## EXERCISE OBJECTIVE
Below are some records. Print all of them exactly as they appear.

┄┄┄┄┄┄

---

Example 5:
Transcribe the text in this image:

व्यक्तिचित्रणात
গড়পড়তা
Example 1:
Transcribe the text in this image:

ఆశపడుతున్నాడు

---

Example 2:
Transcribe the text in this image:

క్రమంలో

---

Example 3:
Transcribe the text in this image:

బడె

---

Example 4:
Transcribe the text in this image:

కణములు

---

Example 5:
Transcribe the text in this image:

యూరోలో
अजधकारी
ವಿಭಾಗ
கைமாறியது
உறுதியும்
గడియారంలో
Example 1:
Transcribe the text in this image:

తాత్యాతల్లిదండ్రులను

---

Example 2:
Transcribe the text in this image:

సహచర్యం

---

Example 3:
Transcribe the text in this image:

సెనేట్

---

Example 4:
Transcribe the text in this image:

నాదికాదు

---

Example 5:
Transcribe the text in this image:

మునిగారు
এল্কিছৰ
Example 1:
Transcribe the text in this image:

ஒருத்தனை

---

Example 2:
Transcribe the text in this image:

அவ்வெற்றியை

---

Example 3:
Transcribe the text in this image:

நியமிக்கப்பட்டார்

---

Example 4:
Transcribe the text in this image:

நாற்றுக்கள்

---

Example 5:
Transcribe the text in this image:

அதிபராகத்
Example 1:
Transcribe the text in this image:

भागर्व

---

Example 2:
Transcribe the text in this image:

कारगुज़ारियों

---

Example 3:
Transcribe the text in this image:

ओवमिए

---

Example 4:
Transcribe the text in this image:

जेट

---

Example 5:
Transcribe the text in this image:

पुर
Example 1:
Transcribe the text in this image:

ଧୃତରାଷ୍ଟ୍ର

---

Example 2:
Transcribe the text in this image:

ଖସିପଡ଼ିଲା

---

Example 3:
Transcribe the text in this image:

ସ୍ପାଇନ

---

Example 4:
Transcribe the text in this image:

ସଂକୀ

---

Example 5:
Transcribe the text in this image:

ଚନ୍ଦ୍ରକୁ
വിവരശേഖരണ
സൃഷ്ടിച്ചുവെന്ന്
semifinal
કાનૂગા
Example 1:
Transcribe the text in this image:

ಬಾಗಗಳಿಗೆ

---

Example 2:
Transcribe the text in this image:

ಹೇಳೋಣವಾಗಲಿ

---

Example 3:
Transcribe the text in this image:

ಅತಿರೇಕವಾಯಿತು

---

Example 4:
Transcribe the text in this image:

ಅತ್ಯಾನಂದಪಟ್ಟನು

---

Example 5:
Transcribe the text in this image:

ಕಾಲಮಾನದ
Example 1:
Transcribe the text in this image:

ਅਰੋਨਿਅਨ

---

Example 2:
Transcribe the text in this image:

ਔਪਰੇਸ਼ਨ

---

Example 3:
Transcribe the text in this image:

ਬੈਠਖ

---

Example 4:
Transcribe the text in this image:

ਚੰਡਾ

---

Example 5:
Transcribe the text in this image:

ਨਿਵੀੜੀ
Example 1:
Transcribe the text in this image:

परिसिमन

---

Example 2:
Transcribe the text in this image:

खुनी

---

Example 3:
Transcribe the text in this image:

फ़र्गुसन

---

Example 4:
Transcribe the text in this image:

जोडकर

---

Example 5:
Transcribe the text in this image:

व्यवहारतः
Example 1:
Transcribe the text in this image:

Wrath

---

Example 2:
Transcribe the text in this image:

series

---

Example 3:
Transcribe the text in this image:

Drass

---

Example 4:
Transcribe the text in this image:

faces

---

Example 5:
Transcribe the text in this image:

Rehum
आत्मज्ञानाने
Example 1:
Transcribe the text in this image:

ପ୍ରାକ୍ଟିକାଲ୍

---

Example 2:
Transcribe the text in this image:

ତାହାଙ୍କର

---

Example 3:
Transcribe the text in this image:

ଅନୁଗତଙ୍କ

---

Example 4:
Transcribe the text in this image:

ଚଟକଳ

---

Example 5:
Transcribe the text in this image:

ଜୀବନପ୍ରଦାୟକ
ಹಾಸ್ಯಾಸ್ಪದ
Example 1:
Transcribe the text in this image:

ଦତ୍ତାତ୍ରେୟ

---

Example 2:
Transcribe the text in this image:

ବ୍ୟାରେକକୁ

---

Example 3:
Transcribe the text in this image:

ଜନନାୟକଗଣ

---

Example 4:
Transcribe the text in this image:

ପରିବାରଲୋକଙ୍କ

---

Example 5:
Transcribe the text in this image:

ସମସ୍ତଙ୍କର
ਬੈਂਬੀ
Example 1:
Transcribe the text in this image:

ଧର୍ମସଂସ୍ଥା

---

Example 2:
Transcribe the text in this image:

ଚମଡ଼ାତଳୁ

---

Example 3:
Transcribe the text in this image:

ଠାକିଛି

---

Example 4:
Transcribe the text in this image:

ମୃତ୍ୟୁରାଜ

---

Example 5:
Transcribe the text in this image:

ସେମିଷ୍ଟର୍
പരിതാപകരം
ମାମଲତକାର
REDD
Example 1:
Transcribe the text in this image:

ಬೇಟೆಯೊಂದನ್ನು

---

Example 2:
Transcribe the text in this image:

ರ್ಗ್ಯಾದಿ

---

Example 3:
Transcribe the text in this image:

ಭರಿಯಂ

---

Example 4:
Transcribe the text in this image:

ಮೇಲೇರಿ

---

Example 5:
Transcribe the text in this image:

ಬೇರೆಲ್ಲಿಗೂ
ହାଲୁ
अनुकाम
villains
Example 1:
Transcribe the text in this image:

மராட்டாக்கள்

┄┄┄┄┄┄

## TASK RESPONSE
---

Example 5:
Transcribe the text in this image:

व्यक्तिचित्रणात
গড়পড়তা
Example 1:
Transcribe the text in this image:

ఆశపడుతున్నాడు

---

Example 2:
Transcribe the text in this image:

క్రమంలో

---

Example 3:
Transcribe the text in this image:

బడె

---

Example 4:
Transcribe the text in this image:

కణములు

---

Example 5:
Transcribe the text in this image:

యూరోలో
अजधकारी
ವಿಭಾಗ
கைமாறியது
உறுதியும்
గడియారంలో
Example 1:
Transcribe the text in this image:

తాత్యాతల్లిదండ్రులను

---

Example 2:
Transcribe the text in this image:

సహచర్యం

---

Example 3:
Transcribe the text in this image:

సెనేట్

---

Example 4:
Transcribe the text in this image:

నాదికాదు

---

Example 5:
Transcribe the text in this image:

మునిగారు
এল্কিছৰ
Example 1:
Transcribe the text in this image:

ஒருத்தனை

---

Example 2:
Transcribe the text in this image:

அவ்வெற்றியை

---

Example 3:
Transcribe the text in this image:

நியமிக்கப்பட்டார்

---

Example 4:
Transcribe the text in this image:

நாற்றுக்கள்

---

Example 5:
Transcribe the text in this image:

அதிபராகத்
Example 1:
Transcribe the text in this image:

भागर्व

---

Example 2:
Transcribe the text in this image:

कारगुज़ारियों

---

Example 3:
Transcribe the text in this image:

ओवमिए

---

Example 4:
Transcribe the text in this image:

जेट

---

Example 5:
Transcribe the text in this image:

पुर
Example 1:
Transcribe the text in this image:

ଧୃତରାଷ୍ଟ୍ର

---

Example 2:
Transcribe the text in this image:

ଖସିପଡ଼ିଲା

---

Example 3:
Transcribe the text in this image:

ସ୍ପାଇନ

---

Example 4:
Transcribe the text in this image:

ସଂକୀ

---

Example 5:
Transcribe the text in this image:

ଚନ୍ଦ୍ରକୁ
വിവരശേഖരണ
സൃഷ്ടിച്ചുവെന്ന്
semifinal
કાનૂગા
Example 1:
Transcribe the text in this image:

ಬಾಗಗಳಿಗೆ

---

Example 2:
Transcribe the text in this image:

ಹೇಳೋಣವಾಗಲಿ

---

Example 3:
Transcribe the text in this image:

ಅತಿರೇಕವಾಯಿತು

---

Example 4:
Transcribe the text in this image:

ಅತ್ಯಾನಂದಪಟ್ಟನು

---

Example 5:
Transcribe the text in this image:

ಕಾಲಮಾನದ
Example 1:
Transcribe the text in this image:

ਅਰੋਨਿਅਨ

---

Example 2:
Transcribe the text in this image:

ਔਪਰੇਸ਼ਨ

---

Example 3:
Transcribe the text in this image:

ਬੈਠਖ

---

Example 4:
Transcribe the text in this image:

ਚੰਡਾ

---

Example 5:
Transcribe the text in this image:

ਨਿਵੀੜੀ
Example 1:
Transcribe the text in this image:

परिसिमन

---

Example 2:
Transcribe the text in this image:

खुनी

---

Example 3:
Transcribe the text in this image:

फ़र्गुसन

---

Example 4:
Transcribe the text in this image:

जोडकर

---

Example 5:
Transcribe the text in this image:

व्यवहारतः
Example 1:
Transcribe the text in this image:

Wrath

---

Example 2:
Transcribe the text in this image:

series

---

Example 3:
Transcribe the text in this image:

Drass

---

Example 4:
Transcribe the text in this image:

faces

---

Example 5:
Transcribe the text in this image:

Rehum
आत्मज्ञानाने
Example 1:
Transcribe the text in this image:

ପ୍ରାକ୍ଟିକାଲ୍

---

Example 2:
Transcribe the text in this image:

ତାହାଙ୍କର

---

Example 3:
Transcribe the text in this image:

ଅନୁଗତଙ୍କ

---

Example 4:
Transcribe the text in this image:

ଚଟକଳ

---

Example 5:
Transcribe the text in this image:

ଜୀବନପ୍ରଦାୟକ
ಹಾಸ್ಯಾಸ್ಪದ
Example 1:
Transcribe the text in this image:

ଦତ୍ତାତ୍ରେୟ

---

Example 2:
Transcribe the text in this image:

ବ୍ୟାରେକକୁ

---

Example 3:
Transcribe the text in this image:

ଜନନାୟକଗଣ

---

Example 4:
Transcribe the text in this image:

ପରିବାରଲୋକଙ୍କ

---

Example 5:
Transcribe the text in this image:

ସମସ୍ତଙ୍କର
ਬੈਂਬੀ
Example 1:
Transcribe the text in this image:

ଧର୍ମସଂସ୍ଥା

---

Example 2:
Transcribe the text in this image:

ଚମଡ଼ାତଳୁ

---

Example 3:
Transcribe the text in this image:

ଠାକିଛି

---

Example 4:
Transcribe the text in this image:

ମୃତ୍ୟୁରାଜ

---

Example 5:
Transcribe the text in this image:

ସେମିଷ୍ଟର୍
പരിതാപകരം
ମାମଲତକାର
REDD
Example 1:
Transcribe the text in this image:

ಬೇಟೆಯೊಂದನ್ನು

---

Example 2:
Transcribe the text in this image:

ರ್ಗ್ಯಾದಿ

---

Example 3:
Transcribe the text in this image:

ಭರಿಯಂ

---

Example 4:
Transcribe the text in this image:

ಮೇಲೇರಿ

---

Example 5:
Transcribe the text in this image:

ಬೇರೆಲ್ಲಿಗೂ
ହାଲୁ
अनुकाम
villains
Example 1:
Transcribe the text in this image:

மராட்டாக்கள்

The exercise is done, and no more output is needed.